When you find the loudest frequency and map it to a note, it is most definitely the note in question (in the mathematical sense). But cultural and stylistic expectations of the human brain might not agree with the math.
That's why I think somewhat surprisingly audio engineering will be a human career as long as music will be a human art. You can't say that about many automatable professions.
Even if the instrument and signal path cooperate to capture this intent (the inharmonicity of the string itself; nonlinearities of the microphone and amplifiers; resonances in the instrument soundboards and rooms themselves) you're already chasing ghosts!

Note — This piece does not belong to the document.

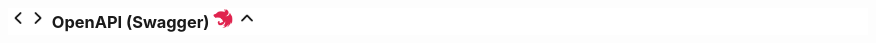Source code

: ### <a href='#ZFD74FC44x'><img src='../svg/chevron-left.svg' width='20' alt='Previous sub-section' id='ZCE87B762x' /></a><a href='#ZFE9C8345x'><img src='../svg/chevron-right.svg' width='20' alt='Next sub-section' id='Z98A92ADDx' /></a> OpenAPI (Swagger) <a href='https://docs.nestjs.com//recipes/swagger#top'><img src='../svg/logo-small.svg' width='20' alt='Nest JS Small Logo' id='ZFB0F037Fx' /></a> <a href='#Z1DCFA54Bx'><img src='../svg/chevron-up.svg' width='20' alt='Go to top section' id='Z81F9B833x' /></a>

Then add in a mixing engineer boosting and reducing frequencies, a tape machine varying in speed ever so slightly, and a mastering compression step throwing away amplitude detail -- and you've really got to wonder what the hell someone thought they were doing by running FFTs on a 50 year old analog mix and pretending they've got insight into the original solo instruments.
Instead of trying to reconstruct the sound directly you could use the data for getting hints at which instruments (by looking at their particular characteristic spectral distribution) were involved. From there you could then try to "fill" the observed frequency pattern with the instruments involved at the notes that would seem more plausible.
Still much harder to do than to say but that's what comes to my mind.
If anyone's ever interested in doing this kind of analysis I can't recommend this tool  enough, is it one of the most easy to use yet very versatile and helpful when dealing with these kind of problems. It is also free.
: SPEAR, http://www.klingbeil.com/spear/
Take a concrete example. Let's assume that I have a recording in PCM at 44.1kHz, and I want to see all of the frequencies present, to a resolution of 10Hz. Nyquist tells us that we only have 22.05kHz of signal present in the sample (well, one can hope, otherwise if the recording didn't filter out everything above that when coding to PCM, we're going to have a mess of aliasing going on, which is outside the scope of this post - just assume the person doing the encoding knew what they were doing, mkay...). So, 22.05kHz. And we want a resolution of 10Hz, so we're going to need 22.05kHz / 10Hz = 2205 samples.
Of course, we actually need double that in the time domain (we throw away the phase information remember), so we need 4410 samples in the time domain to get our 2205 samples in the frequency domain. 4410 samples at 44.1kHz sampling is equal to 0.1 seconds.
If I decide that I want a better frequency resolution, say down to 1Hz, then you quickly arrive at the conclusion that you will need a full second of samples. In other words, your resolution in the time domain has decreased as you improve the resolution in the frequency domain.
You can improve a bit on this situation by using a sliding window with a carefully chosen windowing function. The frequency information will still be smeared out in time, but the windowing function reduces the amplitude of a frequency the further it is from the centre of the sampling window, which sharpens up the smear a bit.